The UC San Diego Library is partnering with San Diego Natural History Museum on an exhibit celebrating the intersection of art and science.
The "Art of Science" contest was created to highlight the beauty that can emerge during scientific research at UC San Diego and beyond.
Metadata librarian Abigail Pennington was inspired to create the contest by a collection in the UC San Diego Library repository called cell image library.
"These are images that come from the center for microscopy on campus," Pennington said. "There are tens of thousands of them, and so we've been ingesting them over time. And once they're in the repository, I review all the images, and I get to discover the amazing things that go on. And they are beautiful. I mean, at first, you don't know what you're looking at, and then you read that it's some bacterium with a certain type of dye injected into it. Or you see something that can be challenging like this is a breast cancer cell. But what first caught your eye is that this is beautiful."
As a metadata librarian, Pennington works with researchers and research data. She, along with a small team of curators, is responsible for meeting with researchers and then figuring out how to organize all the data so it will be accessible to other researchers and be reusable.
This year Pennington is excited to bring the "Art of Science" to a wider audience through a new partnership with San Diego Natural History Museum (The Nat).
"I think this is a great partnership because they do this every day," Pennington said. "They take science and they make it understandable, accessible to the average visitor. And that's what we want to do, is provide opportunities for researchers to explain their research in a way that viewers can understand it. Since these are beautiful, I think they capture our attention and they make us want to dig a little bit deeper and say, 'Hey, what's going on with this image? What's the science behind this?' And I think that's exciting. I think this is a time when we want researchers to be able to explain their work in a way that we can understand because there are some heavy issues out there right now with climate change and the pandemic, and how can we learn from these researchers and what they're doing and see perhaps what's on the horizon?"

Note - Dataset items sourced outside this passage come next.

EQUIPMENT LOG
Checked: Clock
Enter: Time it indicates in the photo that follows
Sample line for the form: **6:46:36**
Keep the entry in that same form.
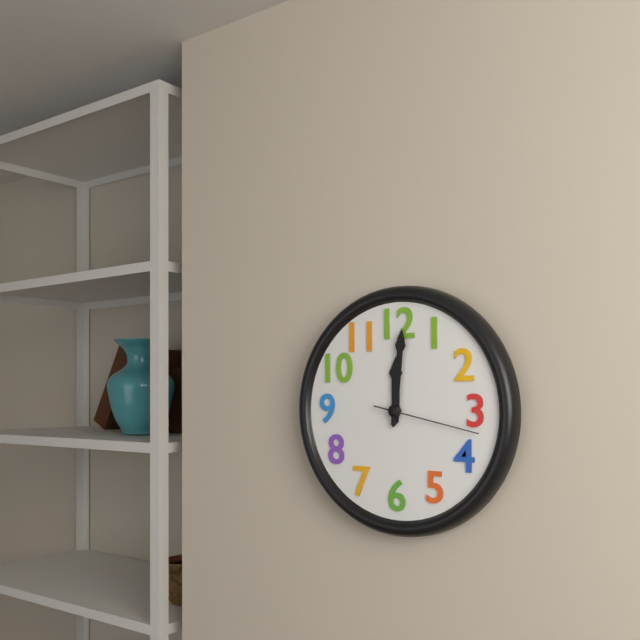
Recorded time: **12:01:17**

For the second year, the Art of Science put out a call for submissions from UC San Diego students, researchers and affiliates. Entrants were asked to submit images or graphics that tell a story about their research, along with a caption that explains their work in an engaging and accessible way for non-scientists. Then a panel of judges composed of UC San Diego faculty and campus and community administrators selected the winners.
Adi Khen, a Ph.D. candidate at the Scripps Institution of Oceanography at UC San Diego, studies corals and algae and how they are responding to heat stress associated with global climate change in the long term. She also helps teach a phycology (study of seaweed) course.
She had a winning entry in last year's contest.
"I'm very used to thinking about the connection between art and science because although I'm a scientist by training, I'm also an artist on the side," Khen said. "I'm a self-taught scientific illustrator, and I make a lot of digital illustrations that are used as conceptual diagrams and infographics for other educational resources. And so I'm a very strong proponent of how art and science are interconnected."
This year she submitted another winning entry called Seaweed Kaleidoscopes.
"I'm really thrilled that seaweeds are getting this recognition," Khen said. "They're usually overlooked or under-appreciated, but personally, they're one of my passions. I think they're not only beautiful but really important. They're a food source to herbivores like fish and urchins, and then they can also be used by humans for aquaculture, biofuels, pharmaceuticals, even climate mitigation. Yet they're often under-appreciated or overlooked. So I love seaweeds, and I'm glad that we can showcase their beauty, but also in that way convey their value."
Khen explained her process for creating the entry: "It's a digital photo edit of different commonly found seaweeds in San Diego. To create this piece, I collected seaweeds that are found here locally and essentially mounted them on sheets of thick paper, almost like watercolor paper, placing the seaweed and then wax paper on top and then surrounding that with blotting paper or anything to absorb the moisture, like newspaper. And that gets sandwiched in between cardboard and placed between these wooden boards, over which you can place heavy objects like textbooks to flatten them. And then once the seaweeds were dry, I photographed them and used photoshop to digitally add a kaleidoscope effect."
The winning works are now on display through Oct. 24 at the UC San Diego Library WongAvery Breezeway and on the first floor of the San Diego Natural History Museum in Balboa Park.